The deck has a backdoor infinite combo with Kiki-Jiki, Mirror Breaker and Zealous Conscripts in case somebody at the table gains infinite life. Going infinite is far from the deck’s primary goal as far as having fun is concerned.

For me, “fun” in Magic (particularly in casual Magic) is defined by how much Magic is played; the number of interactions between people increases the time spent together playing Magic, bonding with one another over a common shared interest.

Sometimes that’s by making games short and cramming a lot of half-hour games back-to-back.

Sometimes playing a lot of Magic means playing a deck that doesn’t actually win; it just ensures that nobody else can end the game.

Zedruu the Greathearted
Emma Handy
Test deck on 10-13-2016
Magic Card Back

Different people like to play Commander for different reasons, but for me, it’s often an escape from competitive Magic. Some people like to make their Commander decks as powerful as they can, and that’s okay! All of these decks are meant to play as many games of Commander as possible, play as much Magic in the games as possible, or make a game among friends last forever.

The people I had the privilege of meeting in the Command Zone at #GPAtlanta were all exceptional people with different ideas of what fun Magic was to them, from Gonti, Lord of Luxury-fueled thievery all the way to Mayael the Anima throwing huge creatures at her opponents until a sizeable threat killed them.

Shifting Gears

After a day and a half of Commander, it became harder and harder to ignore the other On-Demand events at #GPAtlanta. Without bringing any (60-card) Constructed decks with me, $10 drafts were my cheapest option. There was only one problem: I hadn’t played so much as a Prerelease of Kaladesh Limited.

This brought up a strange conundrum. What does one do when they have to figure out a Draft format on the fly?

Since the time I started drafting (roughly 2003, for anyone curious) there has always been an acronym that made things a bit easier when determining pick order in a draft: BREAK.
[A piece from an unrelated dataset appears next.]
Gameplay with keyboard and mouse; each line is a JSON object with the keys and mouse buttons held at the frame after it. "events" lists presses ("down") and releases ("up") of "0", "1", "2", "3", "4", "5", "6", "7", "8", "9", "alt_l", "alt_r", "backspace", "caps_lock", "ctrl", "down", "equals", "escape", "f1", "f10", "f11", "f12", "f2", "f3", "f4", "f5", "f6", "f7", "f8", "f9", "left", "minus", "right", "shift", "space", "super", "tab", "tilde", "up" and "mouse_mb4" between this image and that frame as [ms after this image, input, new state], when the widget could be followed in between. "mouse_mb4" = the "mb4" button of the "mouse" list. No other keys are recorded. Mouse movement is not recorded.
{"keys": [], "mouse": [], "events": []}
Bombs – Generally speaking, every card in a draft deck will individually do a small portion of work while contributing to an overall strategy. It’s your job as the drafter to make cards that you take have as high an impact as possible in each game. Bombs are cards that tend to have an entire game or battlefield warp around their presence. Most bombs will be rares or mythics, but a handful of uncommons like Cloudgoat Ranger, Sea God’s Revenge, and Overrun can be labeled “bombs.”
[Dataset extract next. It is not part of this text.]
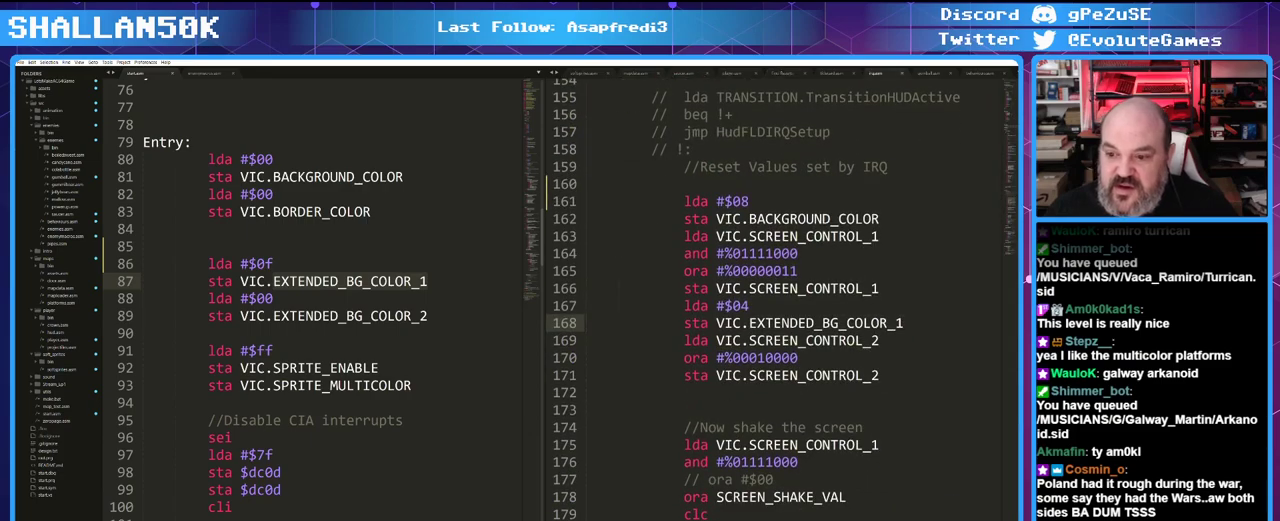
{"keys": [], "mouse": [], "events": []}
Removal – Removal is a hot commodity in a draft. There’s a reason that so many naysayers use the “Dies to Doom Blade” adage when referencing creatures for Constructed; non-value creatures aren’t particularly impressive when there’s an abundance of removal. In Limited there aren’t going to be many decks with full playsets of Harnessed Lightning, Unlicensed Disintegration, or even Fragmentize. Removal tends to scale well against opposing creatures, and any removal spell that is a universal answer should be considered; what may have possibly been my best deck last weekend was a U/B deck featuring multiple copies of Tidy Conclusion as a role-filler.

Evasion – Creatures with evasion are going to be better than the ones without abilities. Surprise! Evasion implies that a creature has some way to push through damage in combat (outside of crossing its fingers and praying the opponent doesn’t block). The most obvious keyword that falls under this category is flying, but trample, menace, and Falter-esque effects (see: Key to the City or Maulfist Doorbuster) are all examples of ways to break a creature-fueled battlefield stall.

Attackers – Anything that can attack is passable in Limited. This category is reserved for anything that is reasonably costed or aggressive in nature. It’s pretty rare that a Limited deck is going to want a 2/4 for five mana. This idea entirely flips on its head if the creature only costs two or three mana.

Grizzly Bears (read: 2/2s for two mana) are the pseudo-litmus test for how good a creature has to be for it to be playable in Limited. Using that as a baseline when drafting is a good place to be when considering how good or bad a creature is going to be in practice. A 4/2 for four may sound like a reasonable rate, but having a four-mana creature that trades in combat for two-drops isn’t a great place to be. On the other side of the coin, having a 2/4 for four mana is reasonable because it stone-walls a fair number of two-mana creatures in Limited.

Even if a draft feels like it’s going poorly, a game of Magic is still a game of Magic, and if the deck can get an opponent to zero life, it will be able to salvage games against decks that look much better than it. This is only made possible by drafting creatures that can reasonably battle against other Draft decks in combat.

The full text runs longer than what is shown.